- [TASK GOAL] Please output exactly the run of lines that starts at the line with "subrayado la presidenta" and ends at the last line of the records below.

[Stored data entries]
--------------------------------

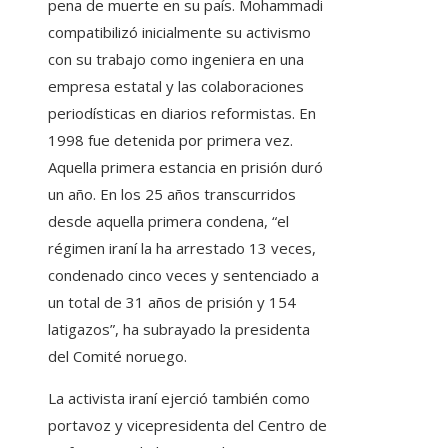
pena de muerte en su país. Mohammadi
compatibilizó inicialmente su activismo
con su trabajo como ingeniera en una
empresa estatal y las colaboraciones
periodísticas en diarios reformistas. En
1998 fue detenida por primera vez.
Aquella primera estancia en prisión duró
un año. En los 25 años transcurridos
desde aquella primera condena, “el
régimen iraní la ha arrestado 13 veces,
condenado cinco veces y sentenciado a
un total de 31 años de prisión y 154
latigazos”, ha subrayado la presidenta
del Comité noruego.
La activista iraní ejerció también como
portavoz y vicepresidenta del Centro de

--------------------------------

- [WRITTEN ANSWER]
latigazos”, ha subrayado la presidenta
del Comité noruego.
La activista iraní ejerció también como
portavoz y vicepresidenta del Centro de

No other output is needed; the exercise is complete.